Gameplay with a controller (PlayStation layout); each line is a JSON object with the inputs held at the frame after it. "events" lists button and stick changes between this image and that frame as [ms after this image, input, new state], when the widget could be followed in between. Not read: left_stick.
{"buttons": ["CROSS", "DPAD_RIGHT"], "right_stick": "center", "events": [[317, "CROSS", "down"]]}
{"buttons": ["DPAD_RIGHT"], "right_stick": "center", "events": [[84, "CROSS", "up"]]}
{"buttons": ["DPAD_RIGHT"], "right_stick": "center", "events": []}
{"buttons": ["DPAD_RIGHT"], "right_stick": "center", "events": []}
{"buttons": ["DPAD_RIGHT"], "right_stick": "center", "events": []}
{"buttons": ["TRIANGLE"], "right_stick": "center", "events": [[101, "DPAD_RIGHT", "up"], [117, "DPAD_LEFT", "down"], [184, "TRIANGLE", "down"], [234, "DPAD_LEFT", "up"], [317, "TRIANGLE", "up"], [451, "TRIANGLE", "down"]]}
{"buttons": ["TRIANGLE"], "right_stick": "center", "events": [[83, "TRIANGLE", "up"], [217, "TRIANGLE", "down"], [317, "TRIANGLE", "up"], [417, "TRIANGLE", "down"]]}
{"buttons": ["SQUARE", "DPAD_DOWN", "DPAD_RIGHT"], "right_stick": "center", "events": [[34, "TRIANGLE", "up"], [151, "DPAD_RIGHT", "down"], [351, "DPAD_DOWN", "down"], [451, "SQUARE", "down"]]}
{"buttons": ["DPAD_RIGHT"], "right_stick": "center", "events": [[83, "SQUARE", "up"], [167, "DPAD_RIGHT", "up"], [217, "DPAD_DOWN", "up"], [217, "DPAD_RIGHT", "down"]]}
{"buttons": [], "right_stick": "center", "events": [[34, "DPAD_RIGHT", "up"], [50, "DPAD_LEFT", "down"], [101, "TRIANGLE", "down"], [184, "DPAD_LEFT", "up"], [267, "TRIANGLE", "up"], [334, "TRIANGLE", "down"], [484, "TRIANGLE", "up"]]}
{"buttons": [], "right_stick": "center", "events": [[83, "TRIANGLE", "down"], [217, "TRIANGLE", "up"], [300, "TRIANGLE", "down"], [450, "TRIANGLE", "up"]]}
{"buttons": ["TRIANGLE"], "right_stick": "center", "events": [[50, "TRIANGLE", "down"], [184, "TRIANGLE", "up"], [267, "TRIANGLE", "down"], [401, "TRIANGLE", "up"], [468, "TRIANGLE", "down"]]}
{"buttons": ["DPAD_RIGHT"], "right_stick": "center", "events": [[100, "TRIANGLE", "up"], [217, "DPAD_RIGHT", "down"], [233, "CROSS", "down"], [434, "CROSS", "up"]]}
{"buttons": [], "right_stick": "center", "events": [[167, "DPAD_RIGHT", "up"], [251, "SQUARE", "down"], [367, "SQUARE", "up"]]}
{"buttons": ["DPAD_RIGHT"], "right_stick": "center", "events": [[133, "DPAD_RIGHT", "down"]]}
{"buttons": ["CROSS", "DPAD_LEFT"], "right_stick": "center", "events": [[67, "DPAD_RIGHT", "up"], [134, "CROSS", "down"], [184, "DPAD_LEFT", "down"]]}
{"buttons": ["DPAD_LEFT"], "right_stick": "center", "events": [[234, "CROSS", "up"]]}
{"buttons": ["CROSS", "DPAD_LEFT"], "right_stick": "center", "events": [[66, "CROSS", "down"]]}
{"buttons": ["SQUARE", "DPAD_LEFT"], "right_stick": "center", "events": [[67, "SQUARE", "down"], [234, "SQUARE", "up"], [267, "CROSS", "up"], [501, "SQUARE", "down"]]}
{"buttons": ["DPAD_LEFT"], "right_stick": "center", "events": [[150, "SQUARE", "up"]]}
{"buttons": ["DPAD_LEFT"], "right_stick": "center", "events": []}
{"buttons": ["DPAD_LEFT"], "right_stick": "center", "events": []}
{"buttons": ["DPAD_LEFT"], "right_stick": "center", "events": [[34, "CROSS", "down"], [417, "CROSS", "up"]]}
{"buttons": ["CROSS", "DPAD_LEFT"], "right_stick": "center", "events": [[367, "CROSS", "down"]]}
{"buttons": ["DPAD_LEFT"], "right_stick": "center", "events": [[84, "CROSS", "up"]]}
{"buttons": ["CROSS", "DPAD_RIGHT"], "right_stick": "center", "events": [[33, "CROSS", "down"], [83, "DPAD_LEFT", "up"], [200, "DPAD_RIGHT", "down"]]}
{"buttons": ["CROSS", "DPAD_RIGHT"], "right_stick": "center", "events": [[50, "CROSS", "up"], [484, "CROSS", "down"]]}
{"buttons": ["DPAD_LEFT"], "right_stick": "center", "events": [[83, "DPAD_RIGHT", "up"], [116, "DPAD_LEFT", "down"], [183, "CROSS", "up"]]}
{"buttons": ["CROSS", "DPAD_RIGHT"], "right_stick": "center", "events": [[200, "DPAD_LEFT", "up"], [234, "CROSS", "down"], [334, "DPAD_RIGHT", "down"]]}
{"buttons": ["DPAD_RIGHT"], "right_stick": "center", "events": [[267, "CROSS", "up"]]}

-*-

[EXERCISE REQUIREMENTS]:
Each line of the entries that contains the word "SQUARE" should be listed.

[OUTPUT OF THE TASK]:
{"buttons": ["SQUARE", "DPAD_DOWN", "DPAD_RIGHT"], "right_stick": "center", "events": [[34, "TRIANGLE", "up"], [151, "DPAD_RIGHT", "down"], [351, "DPAD_DOWN", "down"], [451, "SQUARE", "down"]]}
{"buttons": ["DPAD_RIGHT"], "right_stick": "center", "events": [[83, "SQUARE", "up"], [167, "DPAD_RIGHT", "up"], [217, "DPAD_DOWN", "up"], [217, "DPAD_RIGHT", "down"]]}
{"buttons": [], "right_stick": "center", "events": [[167, "DPAD_RIGHT", "up"], [251, "SQUARE", "down"], [367, "SQUARE", "up"]]}
{"buttons": ["SQUARE", "DPAD_LEFT"], "right_stick": "center", "events": [[67, "SQUARE", "down"], [234, "SQUARE", "up"], [267, "CROSS", "up"], [501, "SQUARE", "down"]]}
{"buttons": ["DPAD_LEFT"], "right_stick": "center", "events": [[150, "SQUARE", "up"]]}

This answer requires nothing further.